Freeze-drying taxidermy applies to a wide range of animals that include:
  • Small mammals (mice, hamsters, squirrels)
  • Birds
  • Small pets
  • Small reptiles
  • Fish
  • Game animal heads such as deer, moose, boars, and bears
Typical freeze-drying applications include the preservation of dead pets, exhibits for museums and collections, and trophies from hunting and fishing.

Animal Family Pet Preservation, experts in freeze-dry taxidermy, report that the process takes anywhere from three months to one year, depending on the animal's size. They also offer a VIP (virtual pet) service where you get your beloved pet back in less than eight weeks. The process involves thawing the animal, depending on which state they arrived in. Removal and replacement of the eyes with fake ones follow, and the organs emerge. A mixture of embalming fluid and distilled water is injected into the animal, and then it is posed in the desired position with the aid of tacks and a board of wood. Finally, the animals are placed inside the freeze-dryer.

What You Need to Know About Freeze-Dried Pets

Freeze-drying enables you to keep a part of something warmed your heart for decades to come. Being able to touch and see your deceased pet can bring back fond memories, helping you associate them with happy times and not the pain of their loss.

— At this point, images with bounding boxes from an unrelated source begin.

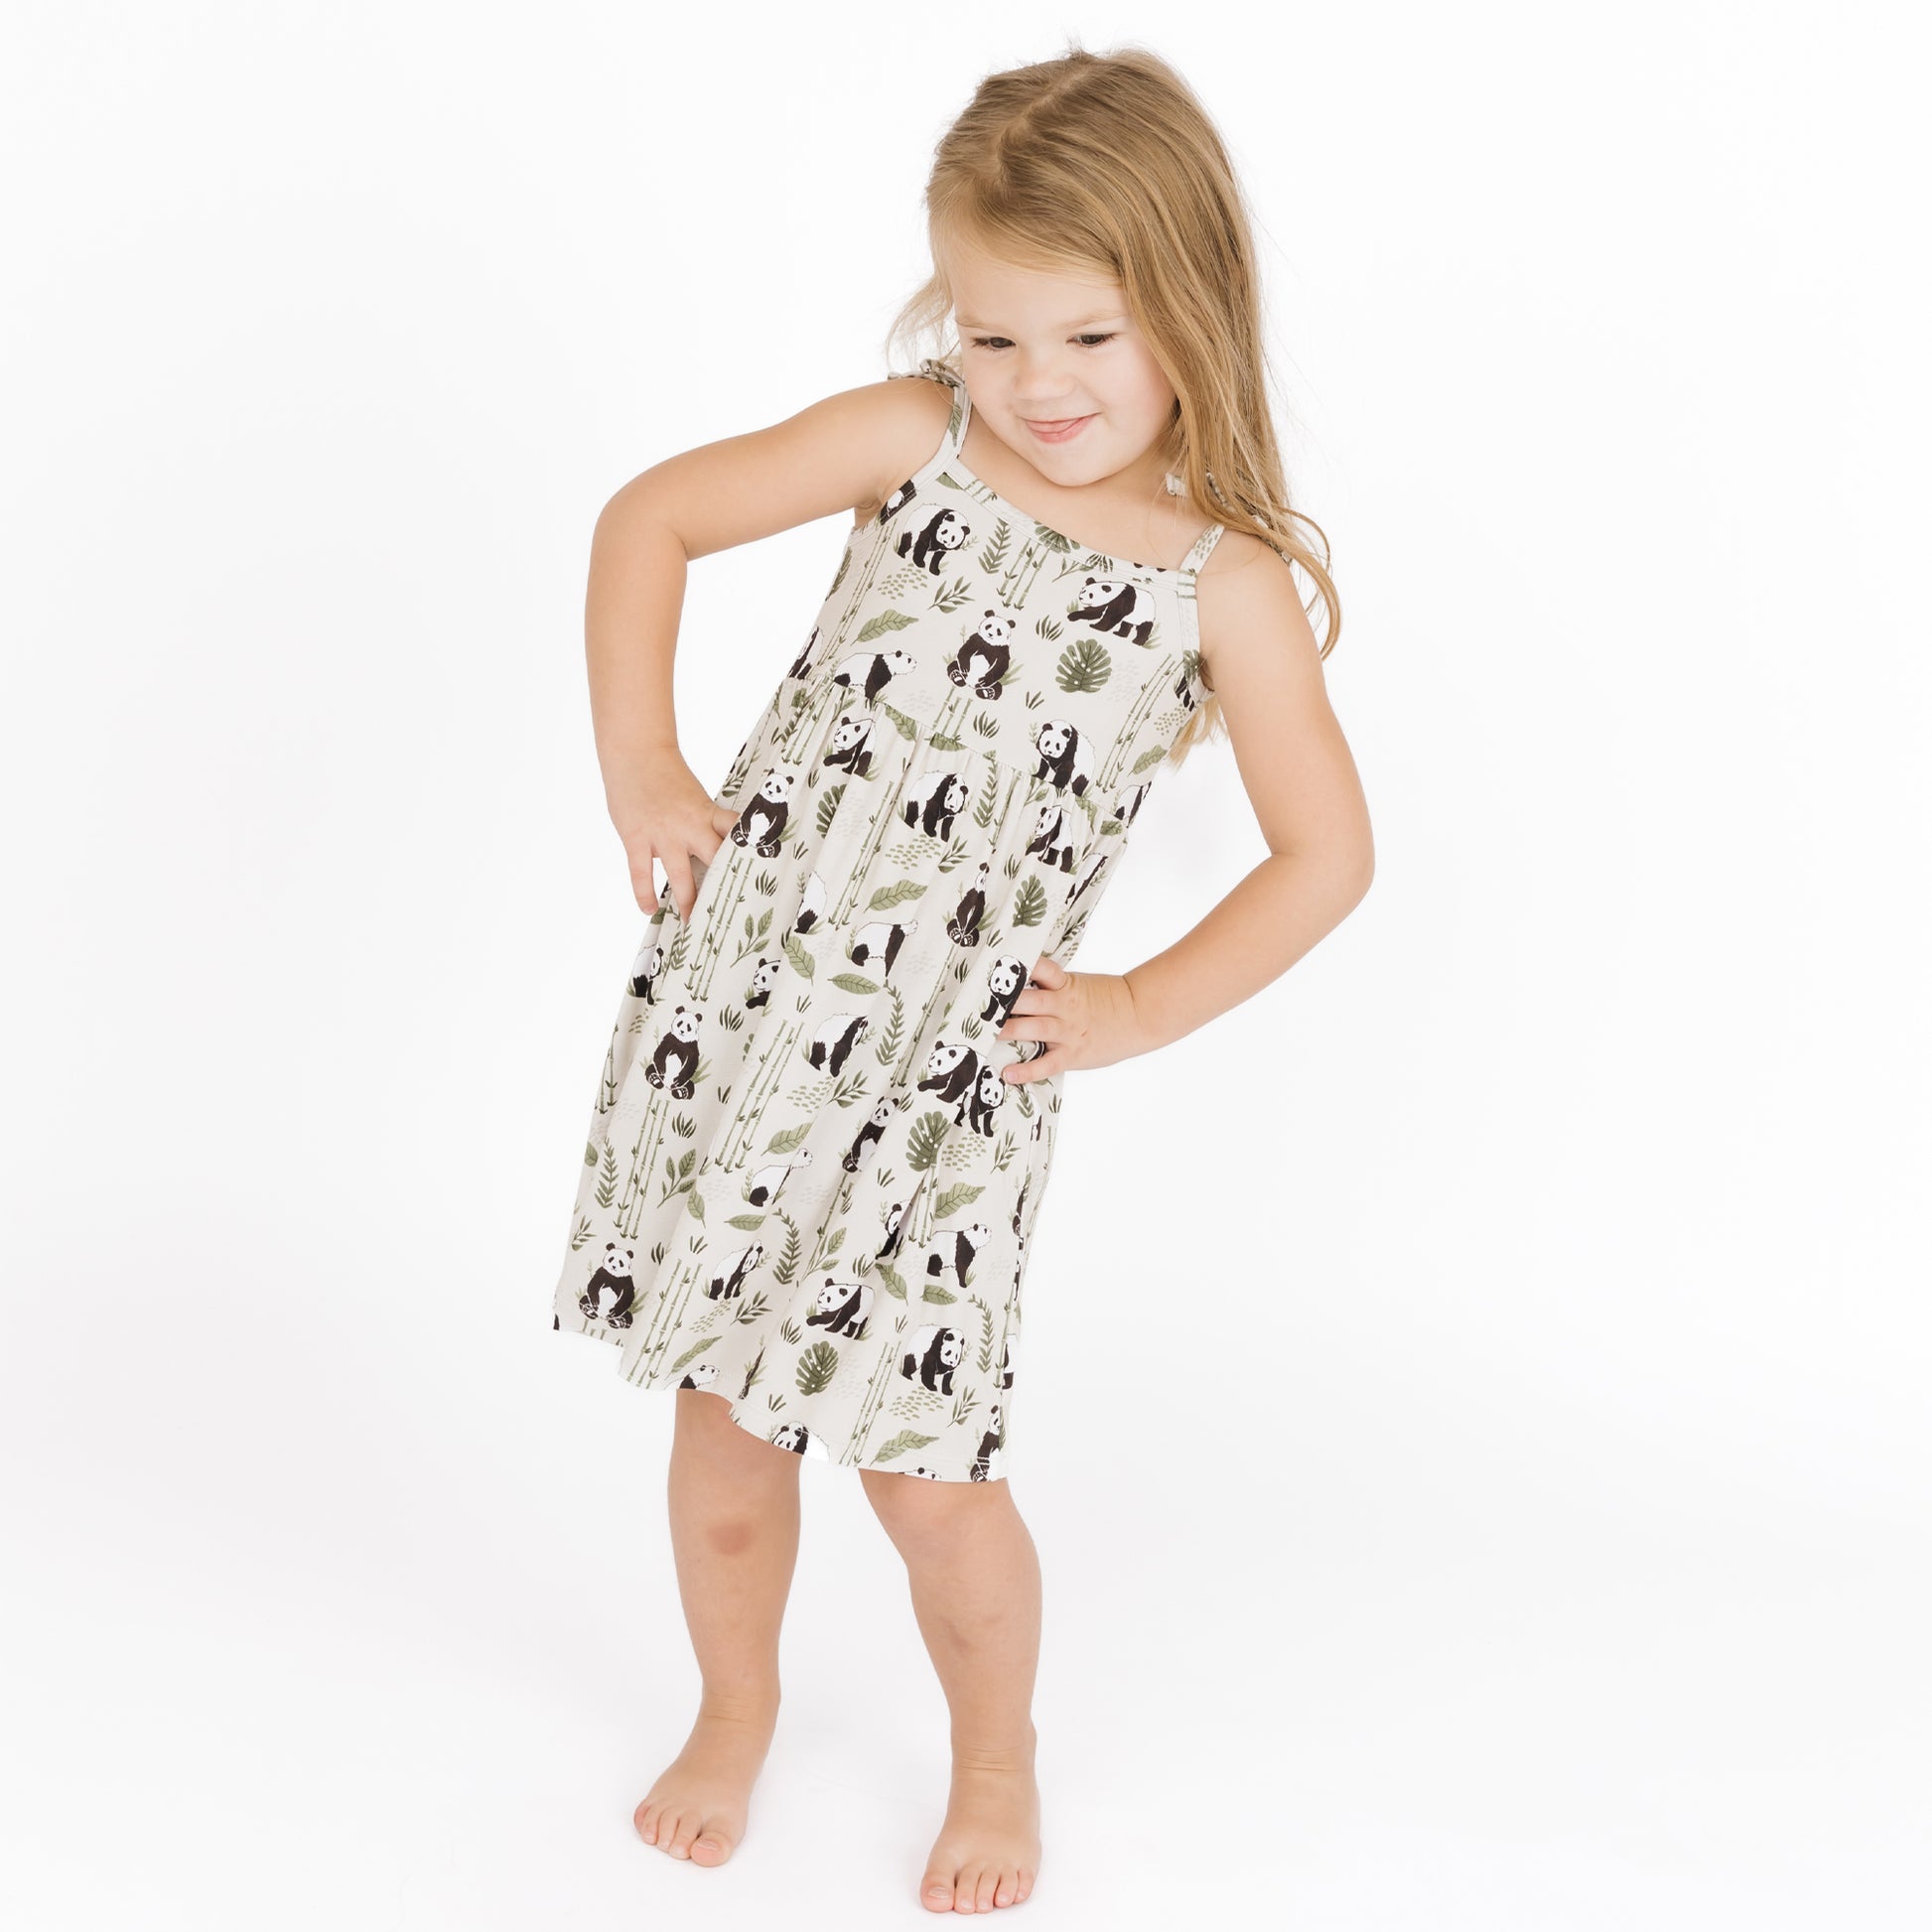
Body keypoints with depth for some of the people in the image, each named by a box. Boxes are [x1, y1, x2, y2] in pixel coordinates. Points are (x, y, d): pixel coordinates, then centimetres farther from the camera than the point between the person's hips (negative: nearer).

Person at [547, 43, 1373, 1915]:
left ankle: (995, 1758, 32)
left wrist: (1141, 1008, -3)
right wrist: (637, 764, -1)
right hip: (734, 993, 2)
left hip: (948, 1066, -2)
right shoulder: (913, 439, -1)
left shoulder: (1226, 581, -5)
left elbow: (1326, 852, 0)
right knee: (720, 1411, 13)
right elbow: (651, 515, 6)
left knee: (919, 1463, 2)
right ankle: (735, 1711, 40)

  • Can you freeze-dry your pet? Yes, you can 100% freeze-dry your pet. However, it would be best if you acted hastily. After they pass, please place them in the freezer in a large plastic bag. Ensure this happens in the first six hours of them dying, with sooner being better than later. Essentially, you are trying to prevent the decomposition process from starting before they get to the freeze-dry technician. To make it easier for the technicians to do their work, tuck the legs in and tilt the animal’s head toward the body. Additionally, have some photos handy to give the shop a frame of reference.
  • How long do freeze-dried pets last? Mounting options for your deceased loved ones differ, but they all have similar traits. The amount will last as long as the owner takes care of it. No matter which mounting technique you use, the care determines how long it will last.
Although more advanced than other taxidermy methods, freeze-drying is the same regarding the need for care. They will last you a lifetime if you provide some TLC.
  • Can a dog or cat be freeze-dried? Not only can they be freeze-dried, but they also make up one of the most significant percentages of all freeze-dried pets. Suppose this is your first time having a pet preserved; they advise that you carry photos with you. The picture will help you and the team go over possible poses that will look natural and honour the memory of your beloved pet.
  • How long does the process take? Freeze-drying takes time, as much care and sensitivity go into handling the animal. The size of the pet also factors into the time, with larger animals needing more. Tiny cats and dogs take four to five months, while giant animals may need more than six months to finish the process.
However, you should have the option to choose when you receive your pet back and offer VIP service where you get to cut to the front of the line, potentially cutting your waiting time from up to seven months to just under eight weeks.
  • Is it considered peculiar to freeze-dry your pet? When it comes to personal matters, you should not let outside influences change your stance. However, it is understandable to have a little apprehension due to people’s opinions. Here, only you can decide for yourself but rest assured you are not a minority, and many people have found solace in having their pets preserved in this way. Some people freeze-dry their pets only to have them buried, others cremate them and spread the ashes in their pets' favourite spot, so there's no correct answer to this situation. You just have to do what makes you feel best.